Proteostasis Therapeutics is a clinical-stage biopharmaceutical company focused on developing small molecule therapies that regulate the body's protein homeostasis network to treat cystic fibrosis and other genetic or degenerative diseases. It develops Proteostasis Regulators intended to restore proteostasis balance and address conditions such as cystic fibrosis, emphysema, diabetes, and neurodegenerative disorders. In CF, its lead candidates include PTI-801, a CFTR corrector; PTI-808, a CFTR potentiator; and PTI-428, a CFTR amplifier. The company collaborates with the Cystic Fibrosis Foundation to research, develop, and commercialize CF-related products, and has licensing relationships with Genentech. It was founded in 2006, formerly known as Proteoguard, and was renamed Proteostasis Therapeutics in 2007, based in Boston. It was acquired by Yumanity Therapeutics in 2020 in a reverse merger.

Bikam Pharmaceuticals is a drug discovery company based in Cambridge, Massachusetts, established in 2007. The company specializes in the development of novel therapeutics aimed at treating degenerative diseases, particularly retinal disorders. It focuses on creating small molecule, non-retinoid pharmacological chaperones designed to address issues related to misfolded proteins in the retina, which are implicated in serious conditions such as retinitis pigmentosa and dry age-related macular degeneration. Bikam Pharmaceuticals has developed an orally active pharmacological chaperone that effectively binds to misfolded rod opsin, a protein associated with retinitis pigmentosa, and facilitates its proper trafficking to the surface of rod cells, thereby aiming to mitigate the effects of this rare and incurable genetic disease that leads to blindness.

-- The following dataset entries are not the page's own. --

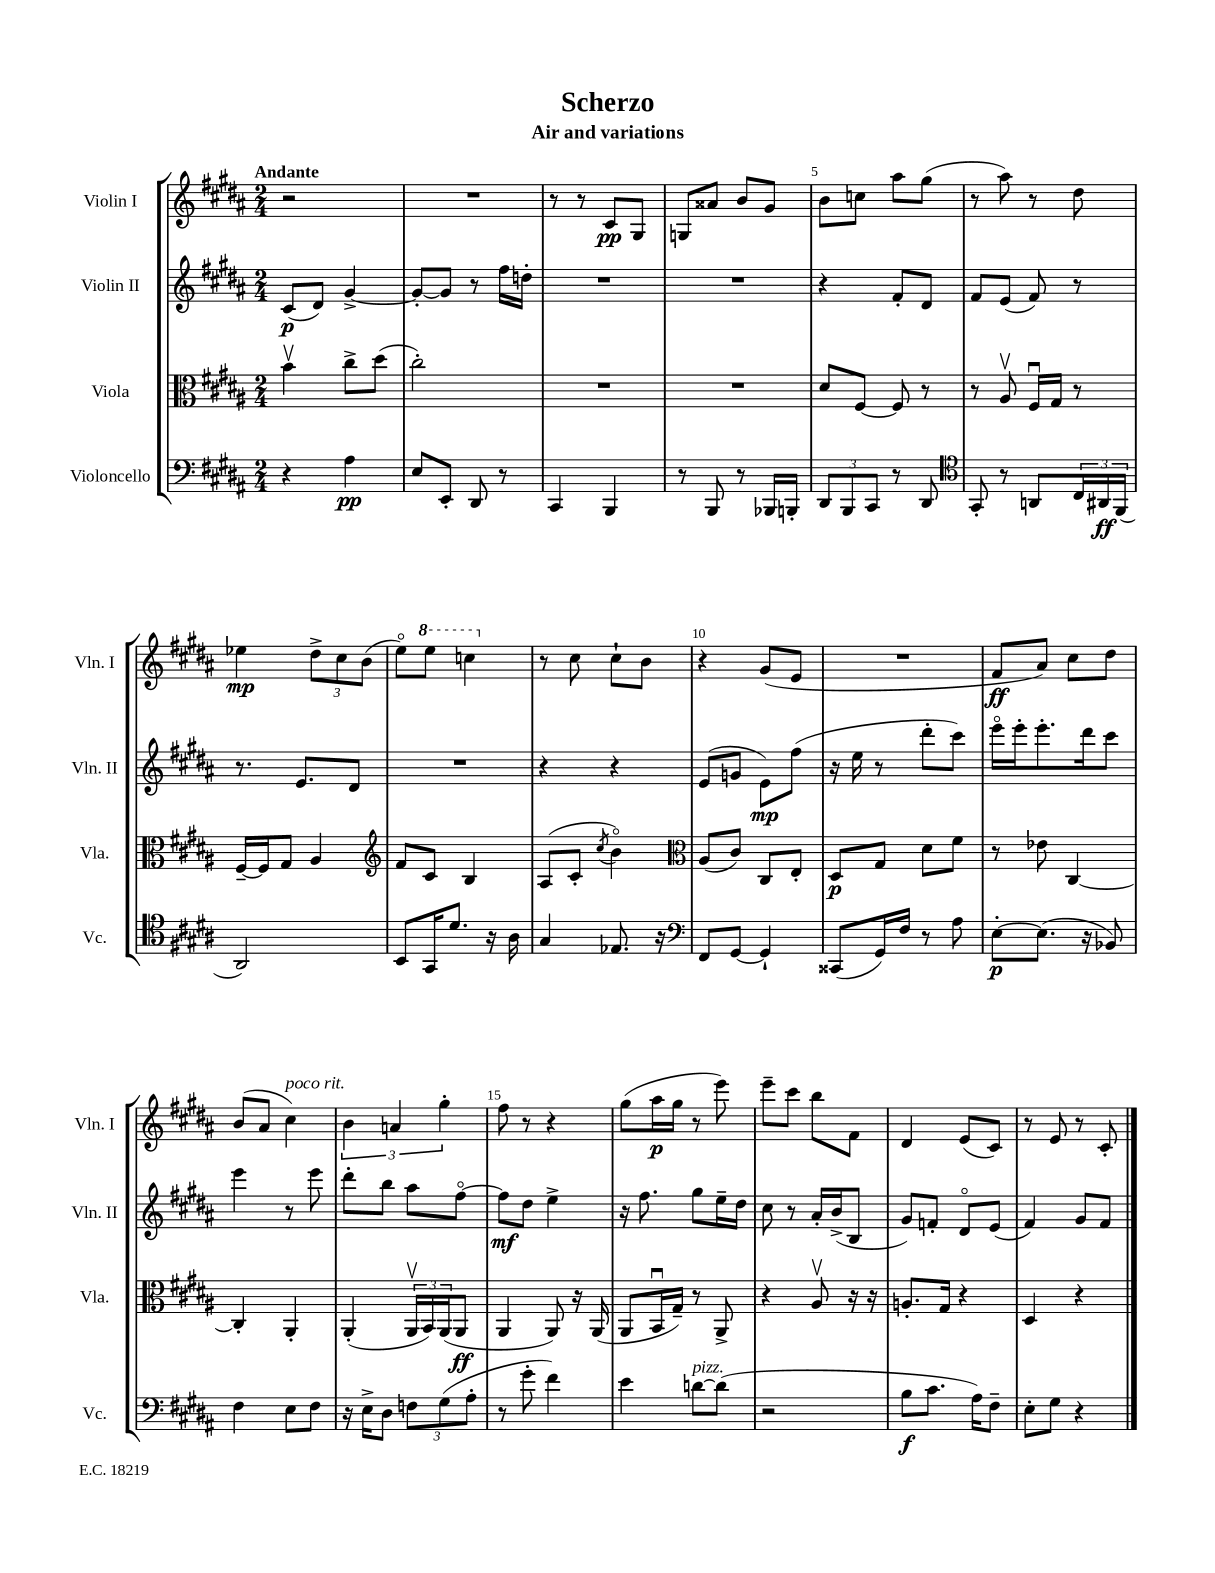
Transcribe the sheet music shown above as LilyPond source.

\header { title = "Scherzo" subtitle = "Air and variations" }
<<
\new StaffGroup <<
\new Staff = "s0" \with { instrumentName = "Violin I" shortInstrumentName = "Vln. I" } {
    \clef treble \key b \major \numericTimeSignature \time 2/4 \tempo "Andante"
    r2 |
    R2 |
    r8 r8 cis'8\pp gis8 |
    g8 aisis'8 b'8 gis'8 |
    b'8 c''8 ais''8 gis''8( |
    r8 ais''8) r8 dis''8 |
    ees''4\mp \tuplet 3/2 { dis''8-> cis''8 b'8( } |
    e''8\flageolet) \ottava #1 e'''8 c'''4 \ottava #0 |
    r8 cis''8 cis''8-! b'8 |
    r4 gis'8( e'8 |
    R2 |
    fis'8\ff ais'8) cis''8 dis''8 |
    b'8( ais'8 cis''4^\markup { \italic "poco rit." }) |
    \tuplet 3/2 { b'4 a'4 gis''4-. } |
    fis''8 r8 r4 |
    gis''8( ais''16\p gis''16 r8 e'''8) |
    e'''8-- cis'''8 b''8 fis'8 |
    dis'4 e'8( cis'8) |
    r8 e'8 r8 cis'8-. \bar "|." |
}
\new Staff = "s1" \with { instrumentName = "Violin II" shortInstrumentName = "Vln. II" } {
    \clef treble \key b \major \numericTimeSignature \time 2/4
    cis'8\p( dis'8) gis'4~-> |
    gis'8~-. gis'8 r8 fis''16 d''16-. |
    R2 |
    R2 |
    r4 fis'8-. dis'8 |
    fis'8 e'8( fis'8) r8 |
    r8. e'8. dis'8 |
    R2 |
    r4 r4 |
    e'8( g'8 e'8\mp) fis''8( |
    r16 e''16 r8 dis'''8-. cis'''8) |
    e'''16\flageolet e'''16-. e'''8.-. dis'''16 cis'''8 |
    e'''4 r8 e'''8 |
    dis'''8-. b''8 ais''8 fis''8~\flageolet |
    fis''8\mf dis''8 e''4-> |
    r16 fis''8. gis''8 e''16-- dis''16 |
    cis''8 r8 ais'16-. b'16->( b8 |
    gis'8) f'8-. dis'8\flageolet e'8( |
    fis'4) gis'8 fis'8 \bar "|." |
}
\new Staff = "s2" \with { instrumentName = "Viola" shortInstrumentName = "Vla." } {
    \clef alto \key b \major \numericTimeSignature \time 2/4
    b'4\upbow cis''8-> dis''8( |
    cis''2-.) |
    R2 |
    R2 |
    dis'8 fis8~ fis8 r8 |
    r8 ais8\upbow fis16\downbow gis16 r8 |
    fis16~-- fis16 gis8 ais4 |
    \clef treble fis'8 cis'8 b4 |
    ais8( cis'8-. \acciaccatura { cis''8 } b'4\flageolet) |
    \clef alto ais8( cis'8) cis8 e8-. |
    dis8\p gis8 dis'8 fis'8 |
    r8 ees'8 cis4~ |
    cis4-. ais,4-. |
    ais,4-.( \tuplet 3/2 { ais,16\upbow b,16) ais,16( } ais,8\ff |
    ais,4 ais,8) r16 ais,16( |
    ais,8 b,16\downbow gis16--) r8 ais,8-> |
    r4 ais8\upbow r16 r16 |
    a8.-. gis16 r4 |
    dis4 r4 \bar "|." |
}
\new Staff = "s3" \with { instrumentName = "Violoncello" shortInstrumentName = "Vc." } {
    \clef bass \key b \major \numericTimeSignature \time 2/4
    r4 ais4\pp |
    e8 e,8-. dis,8 r8 |
    cis,4 b,,4 |
    r8 b,,8 r8 bes,,16 b,,16-. |
    \tuplet 3/2 { dis,8 b,,8 cis,8 } r8 dis,8 |
    \clef tenor gis,8-. r8 a,8 \tuplet 3/2 { cis16 ais,16\ff fis,16( } |
    ais,2) |
    b,8 gis,16 dis'8. r16 ais16 |
    gis4 ees8. r16 |
    \clef bass fis,8 gis,8~ gis,4-! |
    cisis,8( gis,16) fis16 r8 ais8 |
    e8~-.\p e8.( r16 bes,8) |
    fis4 e8 fis8 |
    r16 e16-> dis8 \tuplet 3/2 { f8 gis8( ais8-. } |
    r8 gis'8-. fis'4) |
    e'4 d'8~^\markup { \italic "pizz." } d'8( |
    r2 |
    b8\f cis'8. ais16) fis8-- |
    e8-. gis8 r4 \bar "|." |
}
>>
>>
\layout { \context { \Score \override BarNumber.break-visibility = ##(#f #t #t) barNumberVisibility = #(every-nth-bar-number-visible 5) } }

FoldRx Pharmaceuticals, Inc. is engaged in the discovery and development of disease-modifying drug therapies targeting diseases caused by protein misfolding and amyloidosis. Based in Cambridge, Massachusetts, the company focuses on addressing conditions related to the accumulation of misfolded proteins, which can result from genetic mutations or defects in cellular quality control mechanisms. Its pipeline includes advanced clinical programs aimed at treating transthyretin-associated amyloidoses, specifically those affecting the nervous and cardiovascular systems. Additionally, FoldRx is exploring therapeutic options for Parkinson's disease and cystic fibrosis. Founded in 2003, the company aims to provide healthcare professionals with effective treatments for these complex conditions.